La seule autre opération pour discréditer Giscard d’Estaing à la présidentielle de 1974 qui soit décrite en détail dans les notes de Mitrokhine est une bizarre mesure active qui montre à quel point tant de théoriciens du KG B étaient obsédés par les entreprises sionistes. En France comme aux Etats-Unis et ailleurs, le Centre était persuadé qu’un puissant lobby juif oeuvrait dans la coulisse et manipulait largement le processus politique. Le KGB décida d’exploiter le meurtre d’une parente de Giscard d’Estaing en octobre 1973 pour monter une opération extraordinaire visant à brouiller le candidat avec l’électorat juif. Le service A élabora donc un faux document, prétendument distribué par un imaginaire groupe français pro-israélien, et qui affirmait que cette femme avait été tuée par des sionistes pour punir Giscard d’avoir poursuivi des financiers d’origine juive en justice lorsqu’il était ministre des Finances. Curieusement, le Centre était fier de cette grotesque opération. Si Giscard l’emporta sur Mitterrand au second tour avec moins de 2% des suffrages d’avance, rien n’indique que les mesures actives du KGB aient eu la moindre incidence sur ce résultat.

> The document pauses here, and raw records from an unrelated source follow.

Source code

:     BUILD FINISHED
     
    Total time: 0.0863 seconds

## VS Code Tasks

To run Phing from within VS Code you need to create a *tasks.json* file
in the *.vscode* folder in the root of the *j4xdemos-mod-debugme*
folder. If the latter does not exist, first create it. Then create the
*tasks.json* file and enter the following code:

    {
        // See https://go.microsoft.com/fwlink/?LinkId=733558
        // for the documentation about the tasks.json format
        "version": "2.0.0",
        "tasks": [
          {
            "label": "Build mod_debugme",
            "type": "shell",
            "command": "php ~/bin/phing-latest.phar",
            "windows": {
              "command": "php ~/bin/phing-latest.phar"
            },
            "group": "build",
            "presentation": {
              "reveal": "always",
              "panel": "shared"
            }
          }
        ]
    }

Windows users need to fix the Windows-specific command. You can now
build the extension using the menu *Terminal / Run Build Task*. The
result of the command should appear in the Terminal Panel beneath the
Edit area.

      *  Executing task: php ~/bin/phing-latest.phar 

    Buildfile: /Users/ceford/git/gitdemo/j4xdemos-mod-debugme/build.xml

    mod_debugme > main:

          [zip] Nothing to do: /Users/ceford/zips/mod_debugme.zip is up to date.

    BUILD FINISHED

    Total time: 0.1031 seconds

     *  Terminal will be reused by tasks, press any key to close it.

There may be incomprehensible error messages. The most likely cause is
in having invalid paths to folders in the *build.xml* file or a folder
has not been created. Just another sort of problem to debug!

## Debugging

Christopher Andrew et Vassili Mitrokhine, le KGB contre l’Ouest, 1917-1991, Fayard, 2000, p. 688-689.


[1Pendant les deux années 1976-1977, « Brok » reçut au total 217 000 F : 72 000 F de salaire de base, 83 000 F de primes, 62 000 F de frais. Entre janvier et novembre 1978, dernière période pour laquelle nous disposions du détail des sommes versées à « Brok », il reçut un total de 182 000F : 55 000 F de salaire, 83 000 F de primes et 62 000 F de frais. K-3, 81.

[2Ritrokhine n’identifie pas le ou les officiers traitants de « Brok » pendant la période 1946-1951. Ensuite ses contrôleurs furent Ie. R. Radtsig (1951-1957), V. K. Ratchenko (1957-1959), E.N. Iakovlev (1959-1963), I.F. Gremiakine (1970-1972), L.I. Vassenko (1972), R.F. Jouravlev (1972-1976), R. N. Lebedinsky (1974-1975), Ie. L. Mokeïev (1976-1978) et Ie. N. Malkov (1978-1979).

[3M.S. Tsimbal, A.I. Lazarv, A.V. Krassavine, V.P. Vlassov et N.N. Tchetverikov.